**Text for analysis:**
Opinion
Tsoucalas, Judge:Plaintiffs move for judgment on the agency record contesting the Department of Commerce, International Trade Administration’s (“Commerce”) determination in Certain Iron Construction Castings From the People’s Republic of China; Final Results of Antidumping Duty Administrative Review (“Final Results”), 57 Fed. Reg. 24,245 (1992). Specifically, plaintiffs contest Commerce’s (1) reliance on rates that were the subject of judicially challenged prior reviews as best information available (“BIA”); (2) refusal to receive and consider plaintiffs’ comments in this proceeding; (3) increase of the antidumping duties payable by D & L Supply Co. from 11.66% to 92.74%; and (4) failure to institute a review for China National Machinery Import and Export Corporation (“MACHIMPEX”), Liaoning and use of BIA for determining foreign market value for MACHIMPEX Liaoning as a non-responsive company.
On June 18,1991, Commerce issued a notice of initiation of an administrative review for the period May 1, 1990 through April 30, 1991. Initiation of Antidumping and Countervailing Duty Administrative Reviews (“1990-91 Initiation”), 56 Fed. Reg. 27,943 (1991). Commerce subsequently issued its preliminary results of this review on February 27, 1992. Certain Iron Construction Castings From the People’s Republic of China; Preliminary Results of Antidumping Duty Administrative Review (“Preliminary Results”), 57 Fed. Reg. 6,709 (1992). The Final Results were issued on June 8, 1992. Final Results, 57 Fed. Reg. at 24,245. Oral Argument was heard in this case on July 20, 1993.
Discussion
In reviewing a final determination of Commerce, this Court must uphold that determination unless it is “unsupported by substantial evidence on the record, or otherwise not in accordance with law.” 19 U.S.C. § 1516a(b)(1)(B) (1988). Substantial evidence has been defined as being “more than a mere scintilla. It means such relevant evidence as a reasonable mind might accept as adequate to support a conclusion.” Universal Camera Corp. v. NLRB, 340 U.S. 474, 477 (1951) (quoting Consolidated Edison Co. v. NLRB, 305 U.S. 197, 229 (1938)). It is “not within the Court’s domain either to weigh the adequate quality or quantity of the evidence for sufficiency or to reject a finding on grounds of a differing interpretation of the record.” Timken Co. v. United States, 12 CIT 955, 962, 699 F. Supp. 300, 306 (1988), aff’d, 894 F.2d 385 (Fed. Cir. 1990).

**Exercise:** In the court opinion, what increase in the antidumping duties payable by D & L Supply Co. do the plaintiffs contest? The data that follows has no connection to the text above.

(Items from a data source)
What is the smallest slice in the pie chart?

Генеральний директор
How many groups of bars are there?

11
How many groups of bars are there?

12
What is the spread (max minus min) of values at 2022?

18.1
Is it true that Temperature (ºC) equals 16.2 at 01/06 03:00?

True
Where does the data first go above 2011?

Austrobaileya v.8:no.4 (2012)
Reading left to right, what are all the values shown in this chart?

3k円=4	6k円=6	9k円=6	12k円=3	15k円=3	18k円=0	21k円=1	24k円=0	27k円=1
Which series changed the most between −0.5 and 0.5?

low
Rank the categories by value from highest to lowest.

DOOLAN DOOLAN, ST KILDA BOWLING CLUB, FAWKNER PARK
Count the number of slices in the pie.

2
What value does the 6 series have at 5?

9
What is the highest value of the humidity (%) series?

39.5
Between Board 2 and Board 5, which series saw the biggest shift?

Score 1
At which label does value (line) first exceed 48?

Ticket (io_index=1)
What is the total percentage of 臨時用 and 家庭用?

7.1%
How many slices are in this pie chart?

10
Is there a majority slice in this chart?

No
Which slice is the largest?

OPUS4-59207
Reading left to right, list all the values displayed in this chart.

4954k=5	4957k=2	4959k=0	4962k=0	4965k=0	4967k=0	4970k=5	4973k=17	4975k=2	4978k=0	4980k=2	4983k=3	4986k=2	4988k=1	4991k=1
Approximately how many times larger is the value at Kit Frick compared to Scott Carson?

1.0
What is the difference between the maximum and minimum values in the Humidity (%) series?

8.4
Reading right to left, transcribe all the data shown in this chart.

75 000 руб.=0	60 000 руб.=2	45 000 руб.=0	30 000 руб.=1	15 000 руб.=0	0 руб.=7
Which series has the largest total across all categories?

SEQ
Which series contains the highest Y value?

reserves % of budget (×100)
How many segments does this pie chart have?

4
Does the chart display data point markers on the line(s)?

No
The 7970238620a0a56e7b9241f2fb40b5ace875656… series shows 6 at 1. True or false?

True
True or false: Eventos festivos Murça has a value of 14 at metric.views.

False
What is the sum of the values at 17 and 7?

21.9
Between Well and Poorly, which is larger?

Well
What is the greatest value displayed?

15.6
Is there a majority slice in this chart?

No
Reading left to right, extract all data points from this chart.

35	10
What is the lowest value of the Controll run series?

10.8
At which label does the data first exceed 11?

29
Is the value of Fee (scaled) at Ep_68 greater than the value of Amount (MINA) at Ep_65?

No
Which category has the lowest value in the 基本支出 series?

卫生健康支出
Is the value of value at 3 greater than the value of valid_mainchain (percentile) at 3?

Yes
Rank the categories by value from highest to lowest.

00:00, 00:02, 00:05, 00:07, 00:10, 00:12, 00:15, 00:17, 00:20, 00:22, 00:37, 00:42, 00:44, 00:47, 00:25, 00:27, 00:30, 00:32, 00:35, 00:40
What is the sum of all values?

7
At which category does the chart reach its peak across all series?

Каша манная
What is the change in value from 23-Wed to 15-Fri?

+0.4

**Response box:** An increase from 11.66% to 92.74%.